Īśvara-gītā (Adhyāya 2) — Ātma-svarūpa, Māyā, and the Unity of Sāṅkhya–Yoga
नित्यः सर्वत्रगो ह्यात्मा कूटस्थो दोषवर्जितः / एकः स भिद्यते शक्त्या मायया न स्वभावतः
nityaḥ sarvatrago hyātmā kūṭastho doṣavarjitaḥ / ekaḥ sa bhidyate śaktyā māyayā na svabhāvataḥ
आत्मा नित्य और सर्वव्यापी है, कूटस्थ तथा दोषरहित है। वह एक ही होकर भी शक्ति—माया—से विभक्त-सा प्रतीत होता है, अपने स्वभाव से नहीं।
Lord Kurma (Vishnu) teaching the Ishvara Gita doctrine
Primary Rasa: shanta
Secondary Rasa: adbhuta
It defines the Ātman as eternal, all-pervading, immutable, and दोष-वर्जित (free from any limitation or defect).
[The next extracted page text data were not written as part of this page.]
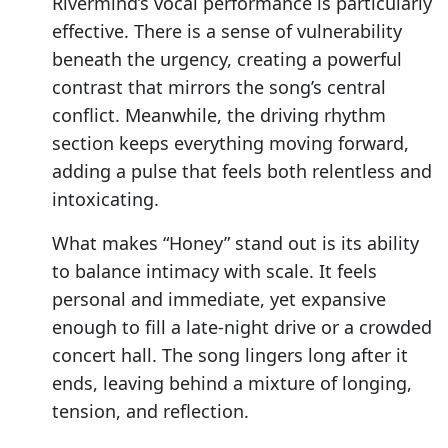
Rivermind’s vocal performance is particularly
effective. There is a sense of vulnerability
beneath the urgency, creating a powerful
contrast that mirrors the song’s central
conflict. Meanwhile, the driving rhythm
section keeps everything moving forward,
adding a pulse that feels both relentless and
intoxicating.
What makes “Honey” stand out is its ability
to balance intimacy with scale. It feels
personal and immediate, yet expansive
enough to fill a late-night drive or a crowded
concert hall. The song lingers long after it
ends, leaving behind a mixture of longing,
tension, and reflection.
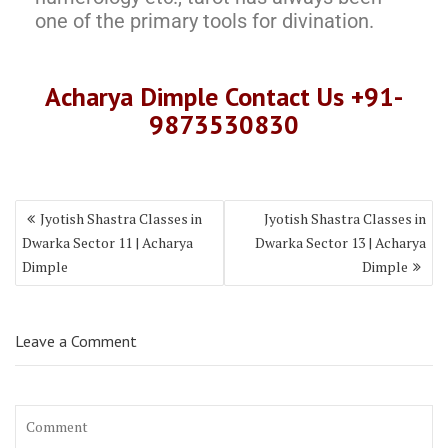
one of the primary tools for divination.
Acharya Dimple Contact Us +91-
9873530830
Jyotish Shastra Classes in
Jyotish Shastra Classes in
Dwarka Sector 11 | Acharya
Dwarka Sector 13 | Acharya
Dimple
Dimple
Leave a Comment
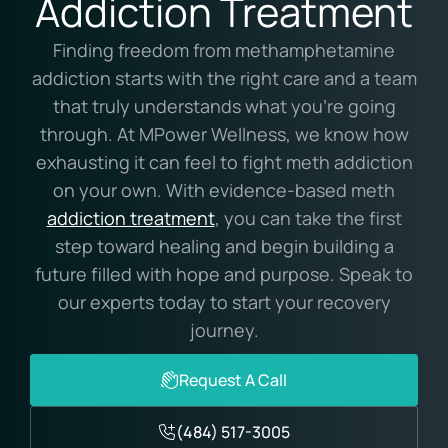
Addiction Treatment
Finding freedom from methamphetamine
addiction starts with the right care and a team
that truly understands what you’re going
through. At MPower Wellness, we know how
exhausting it can feel to fight meth addiction
on your own. With evidence-based meth
addiction treatment
, you can take the first
step toward healing and begin building a
future filled with hope and purpose. Speak to
our experts today to start your recovery
journey.
Request A Call
(484) 517-3005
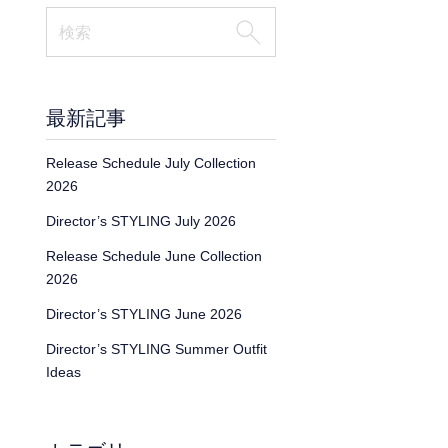
最新記事
Release Schedule July Collection
2026
Director’s STYLING July 2026
Release Schedule June Collection
2026
Director’s STYLING June 2026
Director’s STYLING Summer Outfit
Ideas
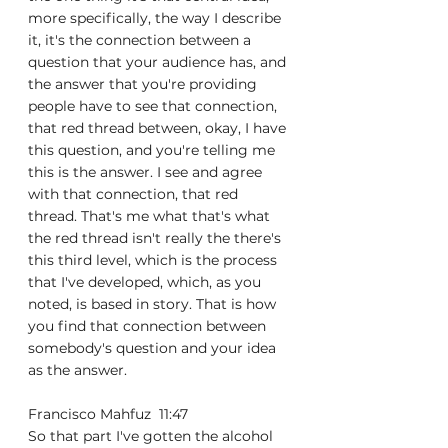
more specifically, the way I describe 
it, it's the connection between a 
question that your audience has, and 
the answer that you're providing 
people have to see that connection, 
that red thread between, okay, I have 
this question, and you're telling me 
this is the answer. I see and agree 
with that connection, that red 
thread. That's me what that's what 
the red thread isn't really the there's 
this third level, which is the process 
that I've developed, which, as you 
noted, is based in story. That is how 
you find that connection between 
somebody's question and your idea 
as the answer.
Francisco Mahfuz  11:47  
So that part I've gotten the alcohol 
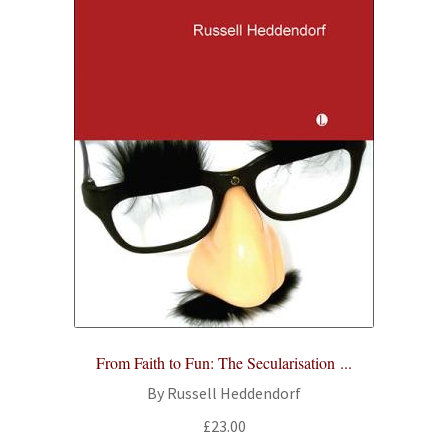
From Faith to Fun: The Secularisation ...
By Russell Heddendorf
£
23.00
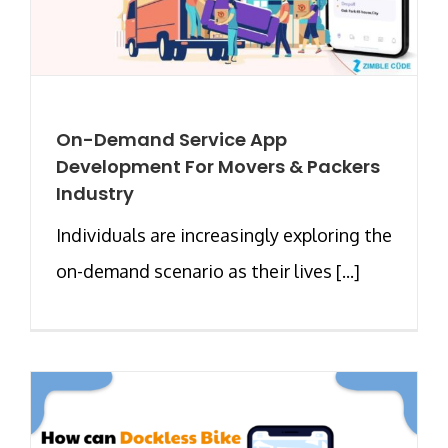
On-Demand Service App
Development For Movers & Packers
Industry
Individuals are increasingly exploring the
on-demand scenario as their lives [...]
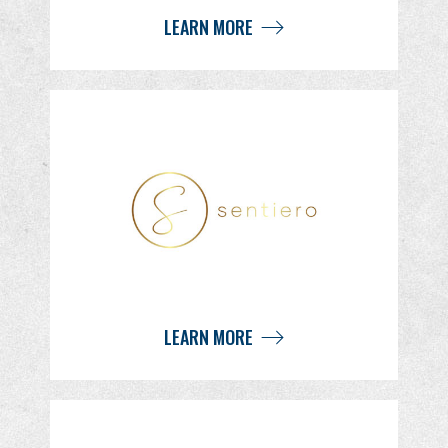
LEARN MORE
LEARN MORE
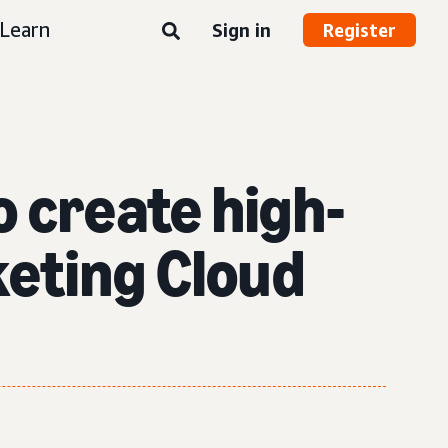
Learn
Sign in
Register
o create high-
eting Cloud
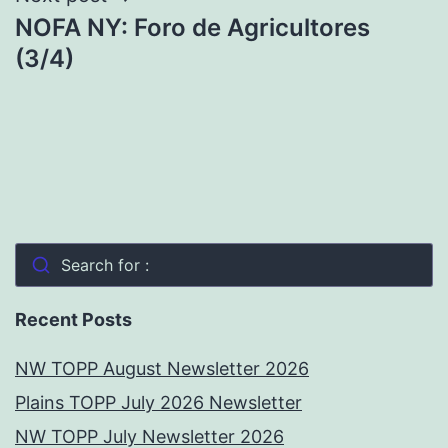
NOFA NY: Foro de Agricultores
(3/4)
Search for :
Recent Posts
NW TOPP August Newsletter 2026
Plains TOPP July 2026 Newsletter
NW TOPP July Newsletter 2026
Any perceived multiplicity is only an appearance, not a real change in the Self.
The verse supports discriminative contemplation (viveka) central to Pāśupata-oriented and Ishvara Gita teachings: meditate on the kūṭastha, faultless Self and recognize sensory-mental plurality as Māyā’s projection rather than the Ātman’s nature.
By grounding liberation in the one, defectless Ātman beyond Māyā, the text aligns Shaiva and Vaishnava approaches in a shared non-dual metaphysics: the supreme reality taught by Kurma (Vishnu) is the same transcendence upheld in Shaiva doctrine.